Cheers: NHS PgCert-HC Cohort 4 celebrates graduation at Missenden Abbey in October 2018. Lynn Viatge (front, second left), head of BNU’s school of health and social sciences (CHCR’s home base), made the awards.
The NHS Postgraduate Certificate in Health Communications (PgCert-HC) was launched in 2015. It addresses a partly-unmet UK market need for a ‘gold-standard’ course. One which provides a comprehensive and high-level skill-set for senior communicators in health and social care. Here you can:
- Access the latest flyer for Cohorts 06-09 (2019-20)
- Find a graphic overview of the course (scroll down)
- Register your interest in future courses here.
Course development and structure
Commissioned by the UK National Health Service (NHS), the course was designed and developed by the senior CHCR team in collaboration with the communications development group at the NHS Trust Development Authority (now NHS Improvement).
It is taught in four intensive residential weeks: three at the University’s Missenden Abbey conference centre and one in collaboration with the University of Huddersfield Business School. There are regular appearances by senior guest lecturers/speakers from both the NHS and the wider public and commercial sectors.
The course inverts the conventional process which begins with external communications (e.g. media). It recognises, instead, that at the highest levels in health and social care, effective communications is always founded at the interpersonal level. The PgCert-HC comprises four modules: interpersonal, engagement, leadership and external communications (see graphic below).
Cohorts 06 and 07 ran in 2019. Cohorts 08 and 09 are current (May 2021) and running several months late – having transferred online due to the C19 pandemic. They are expected to graduate in October 2021. Details regarding later cohorts are pending.
Interpersonal
Equips students with the personal confidence and necessary verbal and non-verbal skills to:
- Principles & core verbal/non-verbal skills
- Relationships & rapport
- Meetings, conflict & negotiation
- Influence
- Coaching, mentoring and knowledge transfer.
Engagement
(Staff, Patient & Community)
Applies the inter-personal skill-set to address:
- Engagement principles & the data platform
- Patient experience & communications
- Staff, change, culture & campaigns
- Behaviour change and community engagement
- Social marketing.
External
Founded on issues management and brand narrative, the final module returns to the external dimension to introduce key models and applications across:
- Corporate and financial communications
- Public affairs
- Social communications and CSR
- Risk, reputation management and crisis communications
- Innovation: social and digital communications.
Leadership
Equips the health communicator with the necessary competencies to act as a senior/board level adviser in health and social care organisations including:
- Strategic communications leadership
- Consultation
- Vision, law & ethics
- Strategic marketing & services
- Evaluation
- Data, digital and security.
Preparing for the Future: NHS Communications
Good communications and engagement is at the heart of how the NHS engages with patients, public, communities and our staff. The leadership and expertise provided by professional communicators has a vital role to play in improving the patient experience.

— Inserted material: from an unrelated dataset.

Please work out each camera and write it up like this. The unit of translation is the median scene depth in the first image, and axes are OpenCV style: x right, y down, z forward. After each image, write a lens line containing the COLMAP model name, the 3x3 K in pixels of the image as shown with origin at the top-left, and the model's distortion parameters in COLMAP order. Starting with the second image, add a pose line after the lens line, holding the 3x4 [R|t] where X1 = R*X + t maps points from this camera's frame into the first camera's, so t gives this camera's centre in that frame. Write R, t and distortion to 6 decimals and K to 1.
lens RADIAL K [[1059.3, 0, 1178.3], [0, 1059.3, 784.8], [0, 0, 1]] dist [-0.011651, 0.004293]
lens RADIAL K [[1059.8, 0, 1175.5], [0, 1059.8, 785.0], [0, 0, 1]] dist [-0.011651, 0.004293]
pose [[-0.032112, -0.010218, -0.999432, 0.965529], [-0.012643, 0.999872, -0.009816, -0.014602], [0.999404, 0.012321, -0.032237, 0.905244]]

Our NHS communicators are leading innovation on a daily basis, whether by delivering high profile campaigns that lead to desired behaviour change, leading public consultation and engagement, or providing high quality information to patients. If you aspire to leadership in NHS communications and engagement, this bespoke NHS Postgraduate Certificate in Health Communications can help prepare you to achieve your ambition. It aims to develop both strong practitioners and future leaders.

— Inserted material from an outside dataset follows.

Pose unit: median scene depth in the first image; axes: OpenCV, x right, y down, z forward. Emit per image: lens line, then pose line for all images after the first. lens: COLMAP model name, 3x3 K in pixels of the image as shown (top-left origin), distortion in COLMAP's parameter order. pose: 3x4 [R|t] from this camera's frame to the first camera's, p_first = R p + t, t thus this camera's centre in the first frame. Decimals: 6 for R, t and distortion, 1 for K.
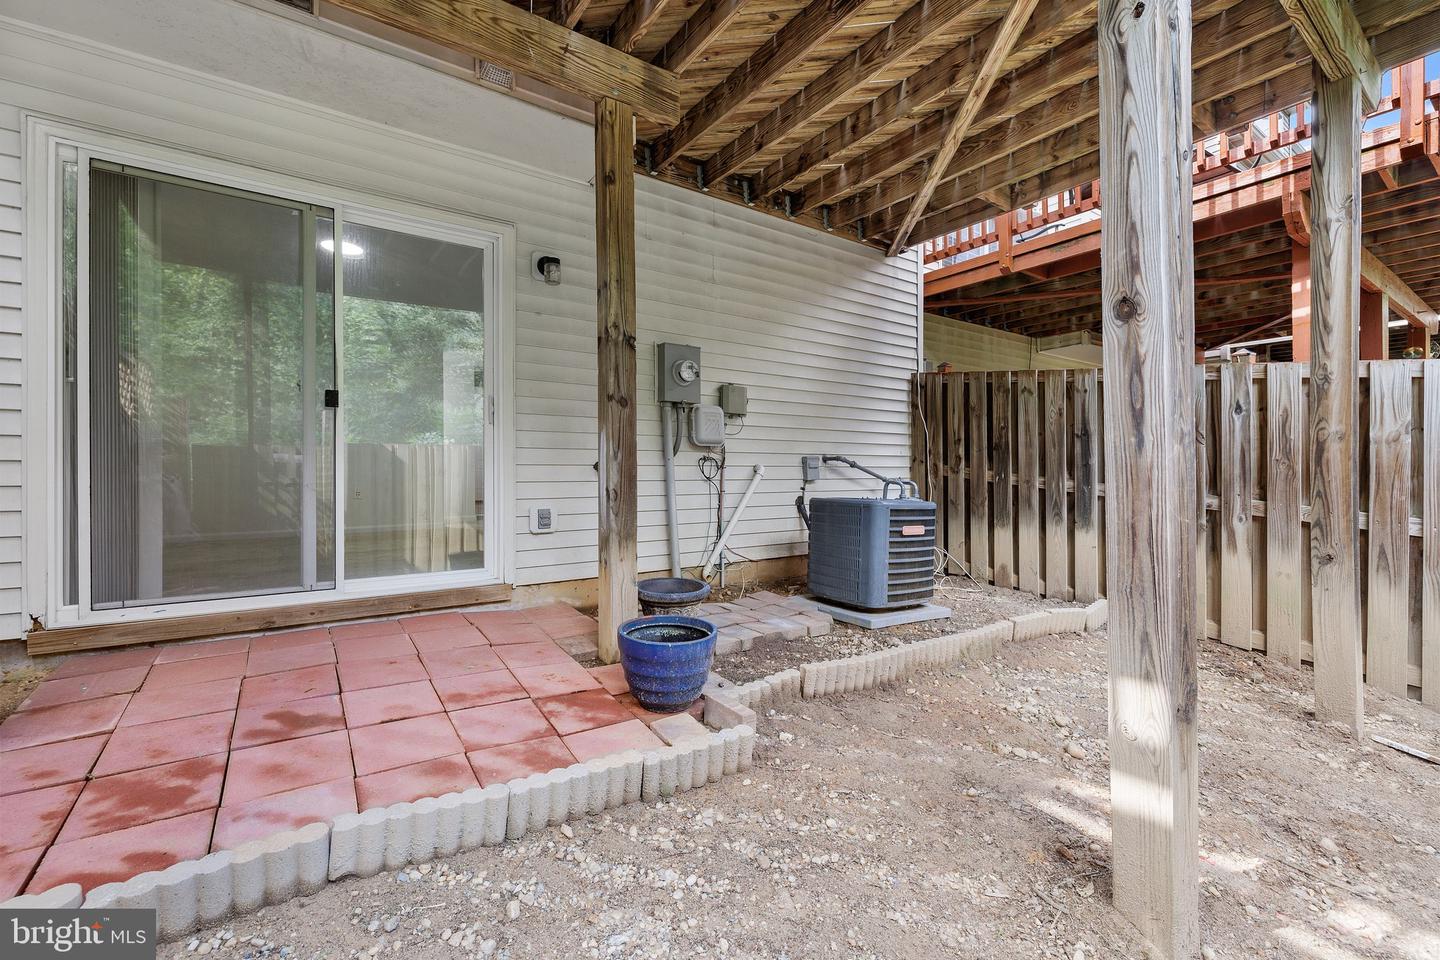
lens RADIAL K [[603.6, 0, 717.2], [0, 603.6, 475.2], [0, 0, 1]] dist [0.000307, -0.000237]
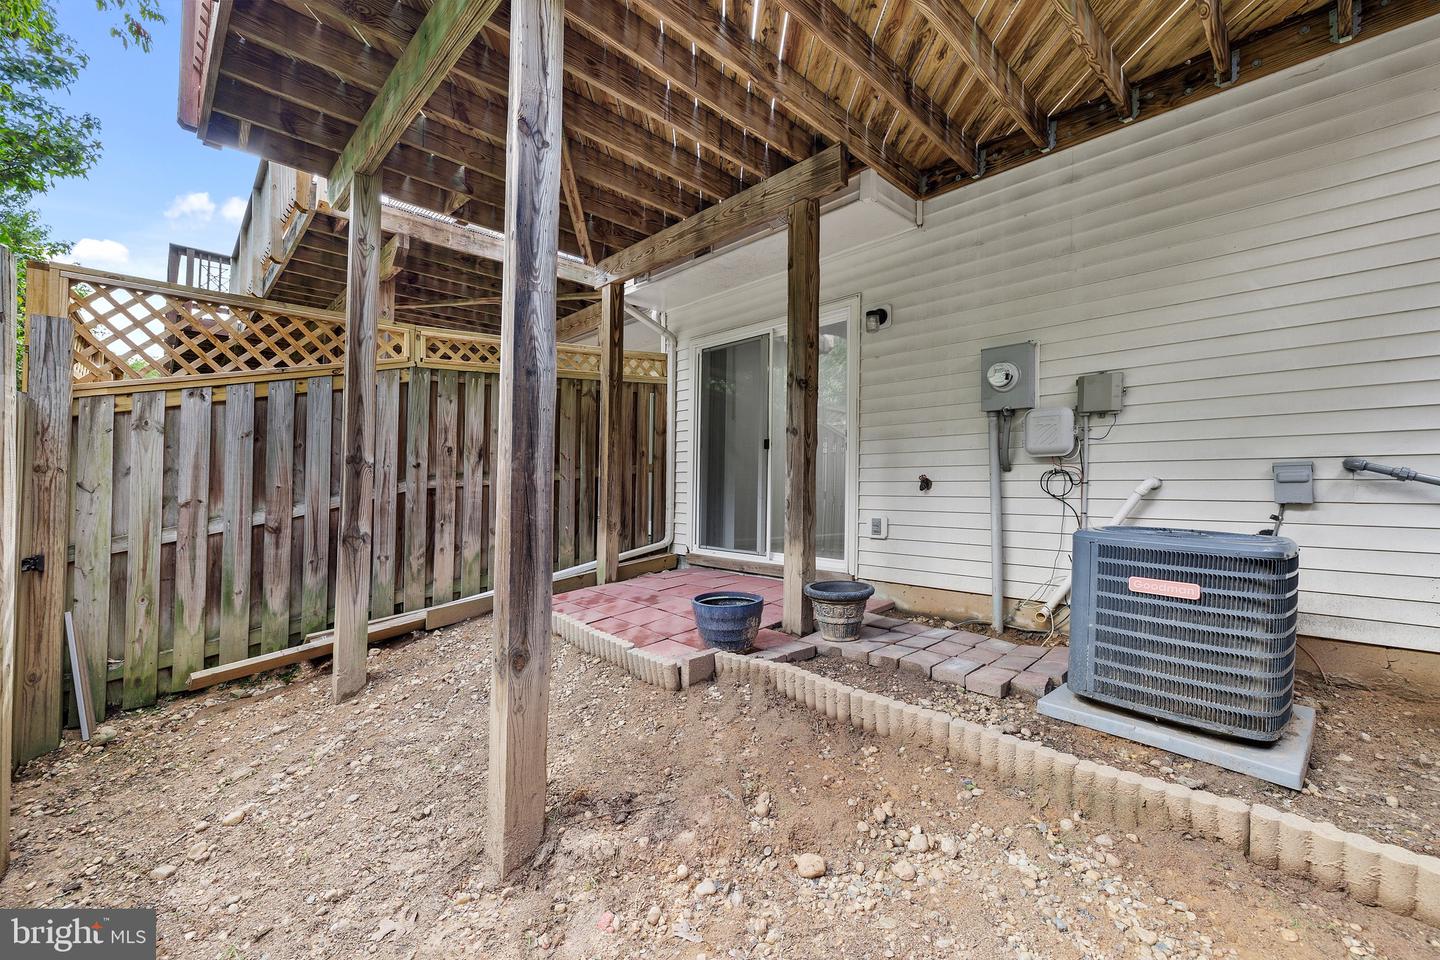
lens RADIAL K [[603.6, 0, 717.2], [0, 603.6, 475.2], [0, 0, 1]] dist [0.000307, -0.000237]
pose [[0.151187, -0.022238, -0.988255, 0.818355], [-0.013346, 0.999610, -0.024535, 0.003502], [0.988415, 0.016898, 0.150831, 0.484825]]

The course seeks to improve among other key objectives, your strategic understanding, planning and delivery of organisational and system objectives. It aims to improve your skills, methods and understanding of ‘what good looks like’. It also focuses on developing your soft skills including confidence building, decision making, ‘managing up’ as well as your understanding of legal and NHS policy frameworks for major service change. The joint NHS Improvement and NHS England communications development programme is committed to continuous learning, supporting the development of operational skills and strategic leadership in communications and engagement across the NHS system. We recognise that with the need to meet growing expectations from patients, to involve staff in transforming ways of working and to work closely with stakeholders and partners to deliver safe and effective local health services in every community, the role of NHS professional communicators is crucial.